As per the market analysts, investor attention has now shifted towards how India will react in the international arena, both in terms of defense and diplomacy.
Historical Geopolitical Incidennts Along With The Market
Pulwama Attack (2019):
The 26th February Balakot air strikes resulted in a drop of 239 points for Sensex and 44 points for Nifty. The market quickly recovered, though, with Sensex rising by 165 points the following day and ending the day flat.
Uri Attack (2016):
The surgical strikes that followed the Uri terror attack resulted in a dip of over 400 points along with a 156 point loss for Nifty during intraday trading.
26/11 Mumbai Attacks (2008):
In spite of the dreadful nature of the attacks, Sensex rose by 400 points over the course of 2 trading days, whereas Nifty saw an increase of 100 points.
Kargil War (1999):
Sensex increased during the Kargil war, rising by 1,115 Points while Nifty also witnessed an increase to 319 points. This marks a 33% increase in the 3 month period.

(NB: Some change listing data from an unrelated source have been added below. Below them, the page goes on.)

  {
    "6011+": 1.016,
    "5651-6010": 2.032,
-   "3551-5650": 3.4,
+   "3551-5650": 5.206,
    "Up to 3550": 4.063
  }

Professional Analysis on Current Market Trends
In his assessment, independent research analyst Deepak Jasani observes that the market behavior we are experiencing today is reminiscent of previous behavior patterns witnessed during geopolitical tensions.
As it usually happens, domestic investors panic and sell first, followed by foreign investors who continue buying which culminates in market recovery.

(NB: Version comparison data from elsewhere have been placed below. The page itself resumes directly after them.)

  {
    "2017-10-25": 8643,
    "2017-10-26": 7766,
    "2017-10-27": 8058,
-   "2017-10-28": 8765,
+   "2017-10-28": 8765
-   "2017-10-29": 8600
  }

Except a noted lack of clarity regarding the retaliatory measures India is planning to take, there is little chance for volatility in the market, which seems to be the case for the foreseeable future.
Firmly establishing cautious sentiment, results from Q4FY25 earnings have mostly met or missed expectations without providing much optimism towards the market.
High Network Individuals Exercise Caution
Formerly published thoughts by independent analyst Amreesh Baliga indicate discussions held with a few high-net-worth individuals (HNIs) show a greater range of concerns than expected.
This careful attitude has contributed to the selling pressure, that just about explains the fall the market witnessed over the last 2 sessions despite FIIs have been net buyers.
While some corrective movement may lay ahead, it is unlikely markets will crash significantly unless risks surrounding geopolitics rise sharply, according to Baliga.
Another independent analyst Ajay Bagga recommends that markets may experience short but sharp corrections if India decides on kinetic action.
The determining factor here would be the extent to which the hostilities are allowed to escalate.